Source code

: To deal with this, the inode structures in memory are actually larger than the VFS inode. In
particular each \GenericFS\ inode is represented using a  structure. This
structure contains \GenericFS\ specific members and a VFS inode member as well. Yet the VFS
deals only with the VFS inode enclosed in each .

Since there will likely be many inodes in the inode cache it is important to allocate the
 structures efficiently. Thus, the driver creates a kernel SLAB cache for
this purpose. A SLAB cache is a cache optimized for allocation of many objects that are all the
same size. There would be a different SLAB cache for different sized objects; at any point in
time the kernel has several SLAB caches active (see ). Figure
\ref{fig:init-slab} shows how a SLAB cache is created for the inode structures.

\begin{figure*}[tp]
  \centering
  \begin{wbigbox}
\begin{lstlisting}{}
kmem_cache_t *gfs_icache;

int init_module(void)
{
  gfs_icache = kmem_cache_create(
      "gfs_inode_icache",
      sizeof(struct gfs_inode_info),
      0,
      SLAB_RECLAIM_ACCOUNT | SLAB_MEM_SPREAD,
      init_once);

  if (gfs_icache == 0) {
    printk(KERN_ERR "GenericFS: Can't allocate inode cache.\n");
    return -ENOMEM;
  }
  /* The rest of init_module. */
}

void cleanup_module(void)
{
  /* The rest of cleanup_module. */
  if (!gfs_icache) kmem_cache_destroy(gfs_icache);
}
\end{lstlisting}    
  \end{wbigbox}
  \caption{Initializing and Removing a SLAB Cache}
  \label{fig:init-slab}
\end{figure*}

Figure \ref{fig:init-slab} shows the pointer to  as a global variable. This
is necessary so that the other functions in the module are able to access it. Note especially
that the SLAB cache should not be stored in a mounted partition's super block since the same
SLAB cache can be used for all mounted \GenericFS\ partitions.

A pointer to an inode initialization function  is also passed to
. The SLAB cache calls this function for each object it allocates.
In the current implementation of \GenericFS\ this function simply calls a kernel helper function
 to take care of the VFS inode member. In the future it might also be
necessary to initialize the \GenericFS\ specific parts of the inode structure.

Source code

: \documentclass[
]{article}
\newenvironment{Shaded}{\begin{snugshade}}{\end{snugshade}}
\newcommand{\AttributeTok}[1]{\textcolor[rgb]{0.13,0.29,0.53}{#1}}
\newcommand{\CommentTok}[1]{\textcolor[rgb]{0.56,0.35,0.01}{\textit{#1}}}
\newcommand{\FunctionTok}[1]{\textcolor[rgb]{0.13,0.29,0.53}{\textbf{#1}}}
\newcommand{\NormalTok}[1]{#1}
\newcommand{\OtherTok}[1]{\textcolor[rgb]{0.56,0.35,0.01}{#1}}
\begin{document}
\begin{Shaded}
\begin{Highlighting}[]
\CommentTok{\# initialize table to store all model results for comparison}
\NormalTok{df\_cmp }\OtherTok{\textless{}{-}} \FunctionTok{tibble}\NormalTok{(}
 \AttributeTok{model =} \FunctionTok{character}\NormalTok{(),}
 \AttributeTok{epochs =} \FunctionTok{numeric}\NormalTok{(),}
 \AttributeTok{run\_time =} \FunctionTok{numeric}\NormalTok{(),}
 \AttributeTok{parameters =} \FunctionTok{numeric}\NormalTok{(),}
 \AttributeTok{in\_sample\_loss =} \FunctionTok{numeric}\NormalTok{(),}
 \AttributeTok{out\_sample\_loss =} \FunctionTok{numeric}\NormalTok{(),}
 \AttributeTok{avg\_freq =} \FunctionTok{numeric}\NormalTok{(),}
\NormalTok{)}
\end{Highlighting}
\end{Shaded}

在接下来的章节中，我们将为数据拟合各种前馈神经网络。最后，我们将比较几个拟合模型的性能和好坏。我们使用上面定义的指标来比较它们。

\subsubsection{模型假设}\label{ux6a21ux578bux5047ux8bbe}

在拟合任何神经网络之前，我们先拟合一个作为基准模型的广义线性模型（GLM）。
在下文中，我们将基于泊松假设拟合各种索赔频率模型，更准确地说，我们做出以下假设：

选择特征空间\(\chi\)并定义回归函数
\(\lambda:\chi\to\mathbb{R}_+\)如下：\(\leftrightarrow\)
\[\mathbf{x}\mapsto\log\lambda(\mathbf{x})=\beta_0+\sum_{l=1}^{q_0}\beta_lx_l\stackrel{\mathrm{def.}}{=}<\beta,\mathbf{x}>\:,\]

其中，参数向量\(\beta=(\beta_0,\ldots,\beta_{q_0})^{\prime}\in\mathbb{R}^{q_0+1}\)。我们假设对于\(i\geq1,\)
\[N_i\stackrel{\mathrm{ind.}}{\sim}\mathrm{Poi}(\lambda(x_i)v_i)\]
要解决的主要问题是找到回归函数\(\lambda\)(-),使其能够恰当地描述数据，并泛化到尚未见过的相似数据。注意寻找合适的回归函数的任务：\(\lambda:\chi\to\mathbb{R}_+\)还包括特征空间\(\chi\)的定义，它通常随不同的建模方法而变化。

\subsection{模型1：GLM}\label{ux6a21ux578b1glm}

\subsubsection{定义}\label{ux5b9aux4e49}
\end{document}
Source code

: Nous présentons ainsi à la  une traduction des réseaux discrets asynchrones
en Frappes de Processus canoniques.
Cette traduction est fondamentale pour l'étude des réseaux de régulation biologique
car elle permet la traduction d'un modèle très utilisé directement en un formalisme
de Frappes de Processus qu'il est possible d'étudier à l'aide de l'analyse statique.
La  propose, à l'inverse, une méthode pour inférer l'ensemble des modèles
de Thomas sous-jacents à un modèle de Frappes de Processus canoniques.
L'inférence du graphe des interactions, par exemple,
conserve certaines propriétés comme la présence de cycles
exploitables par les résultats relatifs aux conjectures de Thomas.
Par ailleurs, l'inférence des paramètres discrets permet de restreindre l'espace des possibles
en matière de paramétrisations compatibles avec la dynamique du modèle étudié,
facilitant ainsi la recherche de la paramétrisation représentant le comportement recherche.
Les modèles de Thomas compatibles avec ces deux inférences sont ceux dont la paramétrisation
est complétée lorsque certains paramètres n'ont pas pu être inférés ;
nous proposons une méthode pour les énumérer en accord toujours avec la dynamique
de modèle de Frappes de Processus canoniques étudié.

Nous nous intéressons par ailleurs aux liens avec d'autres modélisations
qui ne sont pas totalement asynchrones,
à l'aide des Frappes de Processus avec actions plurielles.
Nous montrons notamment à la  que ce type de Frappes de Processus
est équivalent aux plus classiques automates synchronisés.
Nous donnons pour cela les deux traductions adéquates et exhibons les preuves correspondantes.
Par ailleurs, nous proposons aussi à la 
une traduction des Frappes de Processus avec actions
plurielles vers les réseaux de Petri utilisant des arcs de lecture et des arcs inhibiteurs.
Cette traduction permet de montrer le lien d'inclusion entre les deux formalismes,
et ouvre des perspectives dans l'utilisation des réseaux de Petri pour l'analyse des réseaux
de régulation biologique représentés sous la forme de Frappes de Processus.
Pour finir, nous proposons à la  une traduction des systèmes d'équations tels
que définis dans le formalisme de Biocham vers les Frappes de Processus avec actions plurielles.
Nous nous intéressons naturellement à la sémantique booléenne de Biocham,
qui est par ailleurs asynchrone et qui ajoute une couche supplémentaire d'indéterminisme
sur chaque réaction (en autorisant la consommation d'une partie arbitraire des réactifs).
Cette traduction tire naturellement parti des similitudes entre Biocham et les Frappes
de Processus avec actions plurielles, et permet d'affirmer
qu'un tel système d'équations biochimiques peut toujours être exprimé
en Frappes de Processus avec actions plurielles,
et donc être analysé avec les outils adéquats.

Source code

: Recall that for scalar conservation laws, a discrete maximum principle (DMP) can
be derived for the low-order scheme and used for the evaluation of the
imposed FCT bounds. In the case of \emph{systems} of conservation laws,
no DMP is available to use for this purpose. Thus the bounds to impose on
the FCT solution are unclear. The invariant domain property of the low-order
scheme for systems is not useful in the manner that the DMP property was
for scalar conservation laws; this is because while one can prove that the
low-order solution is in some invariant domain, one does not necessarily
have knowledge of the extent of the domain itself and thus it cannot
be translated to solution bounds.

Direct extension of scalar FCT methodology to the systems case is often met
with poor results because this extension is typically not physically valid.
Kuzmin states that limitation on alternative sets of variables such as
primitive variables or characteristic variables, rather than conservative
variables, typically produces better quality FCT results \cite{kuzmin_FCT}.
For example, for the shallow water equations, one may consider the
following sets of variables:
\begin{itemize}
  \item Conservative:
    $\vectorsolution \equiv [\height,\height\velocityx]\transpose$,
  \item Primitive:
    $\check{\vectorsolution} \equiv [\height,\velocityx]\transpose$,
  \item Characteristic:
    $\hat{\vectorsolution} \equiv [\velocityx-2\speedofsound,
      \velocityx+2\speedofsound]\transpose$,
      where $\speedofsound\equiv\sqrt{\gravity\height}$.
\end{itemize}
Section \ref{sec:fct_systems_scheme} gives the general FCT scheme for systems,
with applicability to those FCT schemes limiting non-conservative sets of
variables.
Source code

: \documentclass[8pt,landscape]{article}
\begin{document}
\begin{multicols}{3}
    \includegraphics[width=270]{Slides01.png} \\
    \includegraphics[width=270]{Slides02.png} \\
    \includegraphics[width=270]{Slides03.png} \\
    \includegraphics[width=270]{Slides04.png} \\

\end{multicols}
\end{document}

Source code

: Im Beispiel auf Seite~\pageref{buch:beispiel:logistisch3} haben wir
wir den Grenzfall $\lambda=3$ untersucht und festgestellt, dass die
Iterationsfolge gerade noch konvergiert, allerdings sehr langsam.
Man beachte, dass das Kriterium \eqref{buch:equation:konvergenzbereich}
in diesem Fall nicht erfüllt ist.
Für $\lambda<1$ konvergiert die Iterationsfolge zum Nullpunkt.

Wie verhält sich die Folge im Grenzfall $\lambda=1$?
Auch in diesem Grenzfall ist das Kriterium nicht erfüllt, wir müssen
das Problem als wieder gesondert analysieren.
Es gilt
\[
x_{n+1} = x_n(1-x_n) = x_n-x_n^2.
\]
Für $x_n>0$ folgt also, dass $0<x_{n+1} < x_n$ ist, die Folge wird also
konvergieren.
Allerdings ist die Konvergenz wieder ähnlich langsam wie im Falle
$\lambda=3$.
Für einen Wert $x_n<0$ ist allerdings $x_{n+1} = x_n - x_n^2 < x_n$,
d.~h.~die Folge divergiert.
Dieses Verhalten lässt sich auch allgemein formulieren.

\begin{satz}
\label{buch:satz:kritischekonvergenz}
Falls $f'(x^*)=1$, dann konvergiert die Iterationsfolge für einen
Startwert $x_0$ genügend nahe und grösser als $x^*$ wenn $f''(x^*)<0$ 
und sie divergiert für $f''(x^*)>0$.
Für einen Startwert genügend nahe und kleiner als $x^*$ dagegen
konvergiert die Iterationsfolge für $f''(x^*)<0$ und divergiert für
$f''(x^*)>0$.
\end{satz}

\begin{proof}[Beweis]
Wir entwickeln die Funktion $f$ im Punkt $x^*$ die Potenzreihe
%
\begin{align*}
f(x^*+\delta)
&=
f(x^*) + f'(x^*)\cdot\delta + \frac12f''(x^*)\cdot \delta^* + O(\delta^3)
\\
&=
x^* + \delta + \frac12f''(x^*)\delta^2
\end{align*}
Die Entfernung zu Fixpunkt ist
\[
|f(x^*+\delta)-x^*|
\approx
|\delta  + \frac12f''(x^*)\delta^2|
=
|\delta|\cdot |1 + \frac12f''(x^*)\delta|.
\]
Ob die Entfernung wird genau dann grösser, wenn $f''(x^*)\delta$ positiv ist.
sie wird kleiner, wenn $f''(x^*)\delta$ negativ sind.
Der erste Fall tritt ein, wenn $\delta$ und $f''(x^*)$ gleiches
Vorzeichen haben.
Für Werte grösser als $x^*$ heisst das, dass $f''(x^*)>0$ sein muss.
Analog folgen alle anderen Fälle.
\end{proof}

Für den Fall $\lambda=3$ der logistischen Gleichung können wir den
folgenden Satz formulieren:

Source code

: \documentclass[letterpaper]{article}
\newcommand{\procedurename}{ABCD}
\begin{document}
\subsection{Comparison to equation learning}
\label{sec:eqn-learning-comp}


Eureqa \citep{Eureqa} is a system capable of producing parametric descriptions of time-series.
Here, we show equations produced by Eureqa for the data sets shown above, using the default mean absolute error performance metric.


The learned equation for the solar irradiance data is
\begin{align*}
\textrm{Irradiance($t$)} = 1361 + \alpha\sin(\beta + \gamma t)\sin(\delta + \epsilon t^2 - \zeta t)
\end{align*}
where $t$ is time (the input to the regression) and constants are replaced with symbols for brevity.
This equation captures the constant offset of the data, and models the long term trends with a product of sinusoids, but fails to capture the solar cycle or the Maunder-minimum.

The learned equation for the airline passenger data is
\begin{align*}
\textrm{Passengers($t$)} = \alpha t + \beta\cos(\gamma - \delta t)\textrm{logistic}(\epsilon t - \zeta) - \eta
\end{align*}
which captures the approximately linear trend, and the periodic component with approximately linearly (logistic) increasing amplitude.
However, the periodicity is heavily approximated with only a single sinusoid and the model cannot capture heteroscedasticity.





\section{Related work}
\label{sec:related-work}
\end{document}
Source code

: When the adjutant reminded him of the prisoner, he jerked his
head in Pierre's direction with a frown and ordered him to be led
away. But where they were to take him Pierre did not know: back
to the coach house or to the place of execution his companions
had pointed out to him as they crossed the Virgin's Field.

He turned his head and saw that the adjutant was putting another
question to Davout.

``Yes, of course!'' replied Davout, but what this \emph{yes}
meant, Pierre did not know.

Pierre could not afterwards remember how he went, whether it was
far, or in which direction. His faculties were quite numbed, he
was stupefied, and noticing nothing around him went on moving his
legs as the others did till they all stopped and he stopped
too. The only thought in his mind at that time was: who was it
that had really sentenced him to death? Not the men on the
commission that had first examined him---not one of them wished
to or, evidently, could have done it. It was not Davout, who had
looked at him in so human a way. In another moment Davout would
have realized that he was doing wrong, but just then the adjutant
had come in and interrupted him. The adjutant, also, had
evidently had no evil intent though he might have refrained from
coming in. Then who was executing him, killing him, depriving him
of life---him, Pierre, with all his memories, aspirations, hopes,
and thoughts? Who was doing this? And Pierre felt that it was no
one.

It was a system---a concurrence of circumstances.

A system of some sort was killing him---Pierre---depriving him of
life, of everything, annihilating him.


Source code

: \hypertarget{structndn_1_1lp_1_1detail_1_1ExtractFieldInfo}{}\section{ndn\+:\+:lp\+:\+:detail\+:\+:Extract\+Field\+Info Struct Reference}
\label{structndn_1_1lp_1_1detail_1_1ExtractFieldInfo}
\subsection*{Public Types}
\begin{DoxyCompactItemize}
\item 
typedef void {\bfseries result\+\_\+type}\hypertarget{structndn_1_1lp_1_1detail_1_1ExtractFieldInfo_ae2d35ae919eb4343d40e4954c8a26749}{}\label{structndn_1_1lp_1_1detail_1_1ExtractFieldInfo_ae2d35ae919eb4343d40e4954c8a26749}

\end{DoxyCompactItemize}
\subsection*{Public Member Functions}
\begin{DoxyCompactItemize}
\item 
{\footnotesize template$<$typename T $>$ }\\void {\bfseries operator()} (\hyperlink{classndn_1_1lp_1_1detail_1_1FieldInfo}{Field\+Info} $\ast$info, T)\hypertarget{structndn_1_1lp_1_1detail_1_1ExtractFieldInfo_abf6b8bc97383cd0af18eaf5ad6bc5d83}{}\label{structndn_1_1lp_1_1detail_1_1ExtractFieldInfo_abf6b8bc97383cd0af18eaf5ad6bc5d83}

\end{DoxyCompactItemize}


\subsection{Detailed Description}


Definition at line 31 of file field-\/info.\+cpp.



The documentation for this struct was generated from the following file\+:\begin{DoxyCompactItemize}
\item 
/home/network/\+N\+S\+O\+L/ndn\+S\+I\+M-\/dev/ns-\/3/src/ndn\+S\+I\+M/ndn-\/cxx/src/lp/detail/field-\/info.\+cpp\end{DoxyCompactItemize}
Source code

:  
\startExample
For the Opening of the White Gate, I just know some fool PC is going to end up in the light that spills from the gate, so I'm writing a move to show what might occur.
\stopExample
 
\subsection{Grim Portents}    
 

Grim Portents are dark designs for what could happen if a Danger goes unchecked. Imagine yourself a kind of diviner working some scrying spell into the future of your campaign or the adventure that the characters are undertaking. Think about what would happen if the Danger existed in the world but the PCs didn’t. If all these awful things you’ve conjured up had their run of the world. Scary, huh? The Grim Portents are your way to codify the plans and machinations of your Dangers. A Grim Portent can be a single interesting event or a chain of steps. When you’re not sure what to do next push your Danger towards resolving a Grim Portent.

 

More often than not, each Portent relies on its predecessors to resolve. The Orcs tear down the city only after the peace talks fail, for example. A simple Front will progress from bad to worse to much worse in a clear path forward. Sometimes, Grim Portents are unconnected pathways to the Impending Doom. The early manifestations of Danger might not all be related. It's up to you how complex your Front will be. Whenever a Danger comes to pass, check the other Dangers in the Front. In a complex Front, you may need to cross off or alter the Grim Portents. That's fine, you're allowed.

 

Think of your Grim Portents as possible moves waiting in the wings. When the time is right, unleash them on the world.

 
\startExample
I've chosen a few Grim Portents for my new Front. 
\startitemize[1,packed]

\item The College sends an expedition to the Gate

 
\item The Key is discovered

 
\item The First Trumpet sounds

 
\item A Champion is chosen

-*-

[ACTIVITY] What is asked for is an exact copy of the lines above from the one containing "VFS inode. In" through the one containing "deals only with", and only those.

[WRITTEN ANSWER]
: To deal with this, the inode structures in memory are actually larger than the VFS inode. In
particular each \GenericFS\ inode is represented using a  structure. This
structure contains \GenericFS\ specific members and a VFS inode member as well. Yet the VFS
deals only with the VFS inode enclosed in each .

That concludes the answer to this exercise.